Why was this so hard? Oh yeah, because the last time he’d told someone about his past, his entire life had fallen apart.
"Whatever it is, it's not going to change how I feel about you." She said the words with a quiet confidence, but he couldn't help feeling like he was on a precipice staring into darkness.
She could sound confident because she only saw who he was now.
He'd spent decades trying to overcome and atone for the actions of a stupid kid. But if there was one thing he'd learned, it was that the past couldn't be changed. It was still there, still daring him to want what he couldn't have.
There was nothing for it.
She wasn't going to give up now that she knew there was something he hadn't told her.
"I'm the reason my dad died." He pushed the words through a sandpaper throat.
Her fingers flexed again.
"My parents separated when I was five. At the time, I didn't know what was going on between them or what it really meant. I just knew my dad wasn't around anymore and my mom was sad all the time. I wished and whined for my dad to take me on a camping trip, and he finally capitulated." He had to stop and steady himself for a minute, only then realizing he was shaking. He carried on, because he didn't know if he could get through this if she said anything. "On the morning he was supposed to come and pick me up, he never showed. My mom called him a few times and then the cops for a well-check. He was DOA when they arrived. He’d had an undiagnosed heart problem. No one knew. It looked like he was in the middle of packing his car for our camping trip when he died."

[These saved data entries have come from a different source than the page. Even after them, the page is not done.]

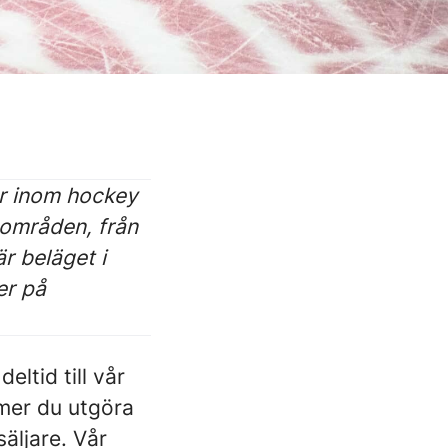
er inom hockey
sområden, från
r beläget i
er på
ltid till vår
mer du utgöra
äljare. Vår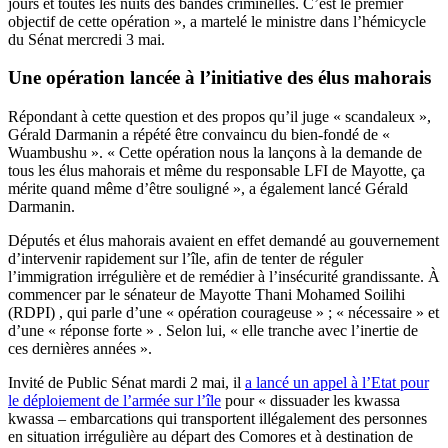
jours et toutes les nuits des bandes criminelles. C’est le premier
objectif de cette opération », a martelé le ministre dans l’hémicycle
du Sénat mercredi 3 mai.
Une opération lancée à l’initiative des élus mahorais
Répondant à cette question et des propos qu’il juge « scandaleux »,
Gérald Darmanin a répété être convaincu du bien-fondé de «
Wuambushu ». « Cette opération nous la lançons à la demande de
tous les élus mahorais et même du responsable LFI de Mayotte, ça
mérite quand même d’être souligné », a également lancé Gérald
Darmanin.
Députés et élus mahorais avaient en effet demandé au gouvernement
d’intervenir rapidement sur l’île, afin de tenter de réguler
l’immigration irrégulière et de remédier à l’insécurité grandissante. À
commencer par le sénateur de Mayotte Thani Mohamed Soilihi
(RDPI) , qui parle d’une « opération courageuse » ; « nécessaire » et
d’une « réponse forte » . Selon lui, « elle tranche avec l’inertie de
ces dernières années ».
Invité de Public Sénat mardi 2 mai, il
a lancé un appel à l’Etat pour
le déploiement de l’armée sur l’île
pour « dissuader les kwassa
kwassa – embarcations qui transportent illégalement des personnes
en situation irrégulière au départ des Comores et à destination de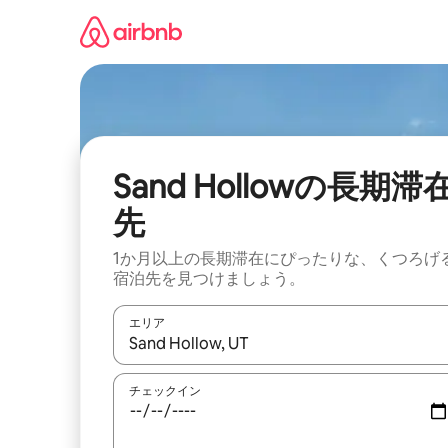
コ
ン
テ
ン
ツ
に
ス
キ
ッ
Sand Hollowの長期滞
プ
先
1か月以上の長期滞在にぴったりな、くつろげ
宿泊先を見つけましょう。
エリア
検索結果が表示されたら、上下の矢印キーを使っ
チェックイン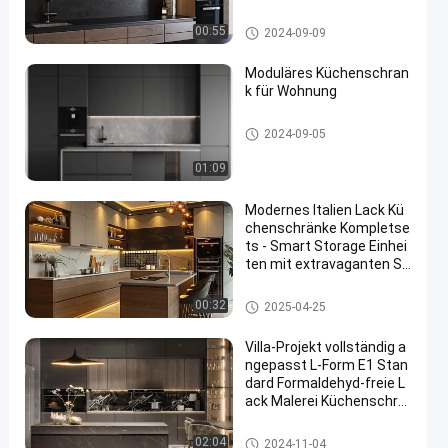
ng
Lack-Küchenschrank
00:55
2024-09-09
Moduläres Küchenschran
k für Wohnung
Lack-Küchenschrank
2024-09-05
01:09
Modernes Italien Lack Kü
chenschränke Kompletse
ts - Smart Storage Einhei
ten mit extravaganten St
eintafeln
Lack-Küchenschrank
00:32
2025-04-25
Villa-Projekt vollständig a
ngepasst L-Form E1 Stan
dard Formaldehyd-freie L
ack Malerei Küchenschrä
nke
Lack-Küchenschrank
02:04
2024-11-04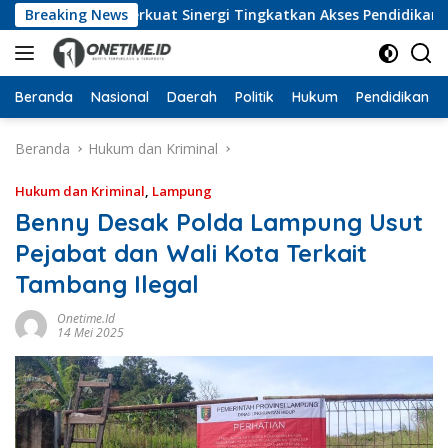
Langsung
Barat, Perkuat Sinergi Tingkatkan Akses Pendidikan Tinggi
Breaking News
ke
konten
Beranda
Nasional
Daerah
Politik
Hukum
Pendidikan
Beranda
Hukum dan Kriminal
Hukum dan Kriminal
,
Lampung
Benny Desak Polda Lampung Usut
Pejabat dan Wali Kota Terkait
Tambang Ilegal
Onetime.id
14 Mei 2025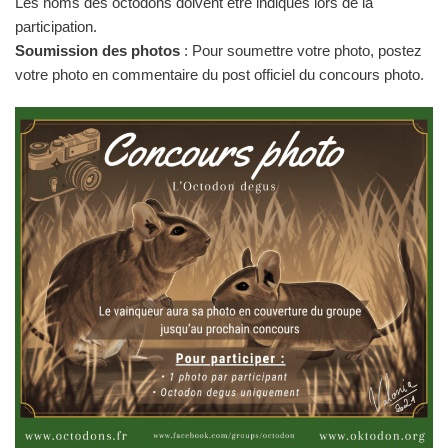
Les noms des octodons doivent être indiqués lors de la
participation.
Soumission des photos
: Pour soumettre votre photo, postez
votre photo en commentaire du post officiel du concours photo.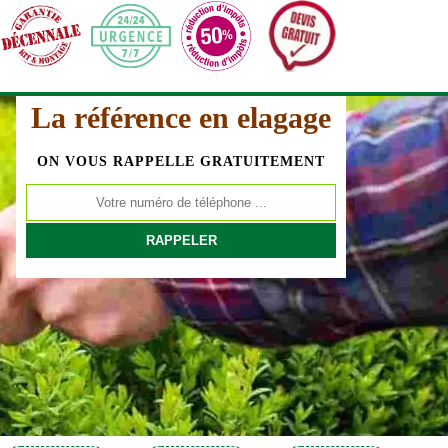
La référence en elagage
ON VOUS RAPPELLE GRATUITEMENT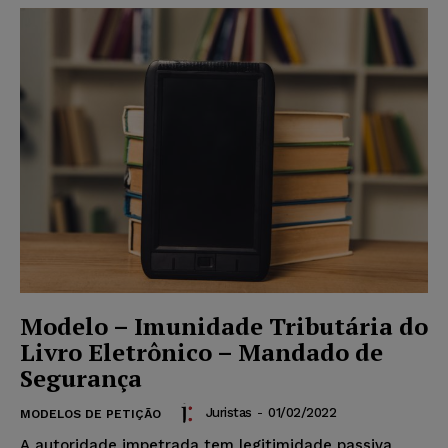
Modelo – Imunidade Tributária do
Livro Eletrônico – Mandado de
Segurança
Juristas
-
01/02/2022
MODELOS DE PETIÇÃO
A autoridade impetrada tem legitimidade passiva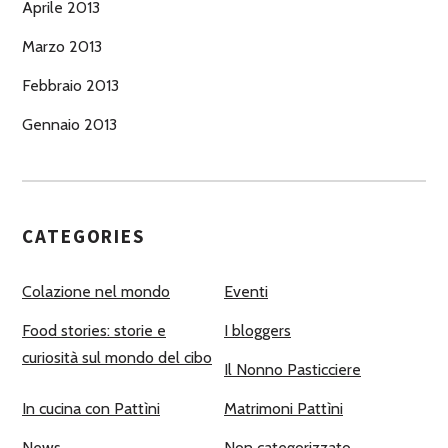
Aprile 2013
Marzo 2013
Febbraio 2013
Gennaio 2013
CATEGORIES
Colazione nel mondo
Eventi
Food stories: storie e
I bloggers
curiosità sul mondo del cibo
Il Nonno Pasticciere
In cucina con Pattìni
Matrimoni Pattìni
News
Non categorizzato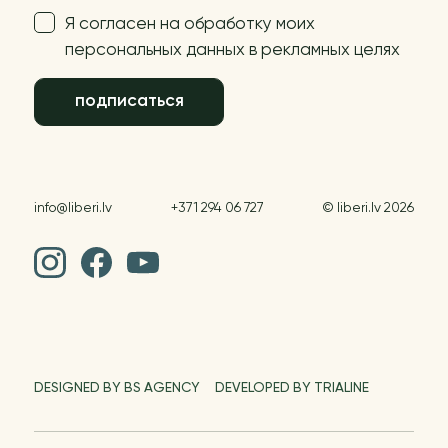
Я согласен на обработку моих
персональных данных в рекламных целях
подписаться
info@liberi.lv
+371 294 06 727
© liberi.lv 2026
DESIGNED BY BS AGENCY
DEVELOPED BY TRIALINE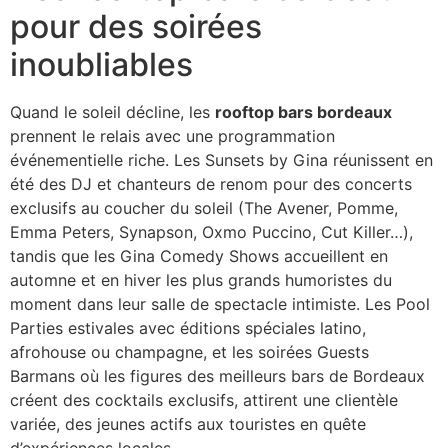
pour des soirées
inoubliables
Quand le soleil décline, les
rooftop bars bordeaux
prennent le relais avec une programmation
événementielle riche. Les Sunsets by Gina réunissent en
été des DJ et chanteurs de renom pour des concerts
exclusifs au coucher du soleil (The Avener, Pomme,
Emma Peters, Synapson, Oxmo Puccino, Cut Killer…),
tandis que les Gina Comedy Shows accueillent en
automne et en hiver les plus grands humoristes du
moment dans leur salle de spectacle intimiste. Les Pool
Parties estivales avec éditions spéciales latino,
afrohouse ou champagne, et les soirées Guests
Barmans où les figures des meilleurs bars de Bordeaux
créent des cocktails exclusifs, attirent une clientèle
variée, des jeunes actifs aux touristes en quête
d’expériences locales.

She murmured something softly, maybe "I'm sorry," but he was quick to silence her with a squeeze to her leg.
"That's not all of it." If anything, the words were harder to push out. He inhaled a shattered breath. "After that, I was a bratty little kid who didn't know what to do with the hole inside of me. I made things really rough on my mom. I acted out in school. I was probably worse than Casey and PJ put together."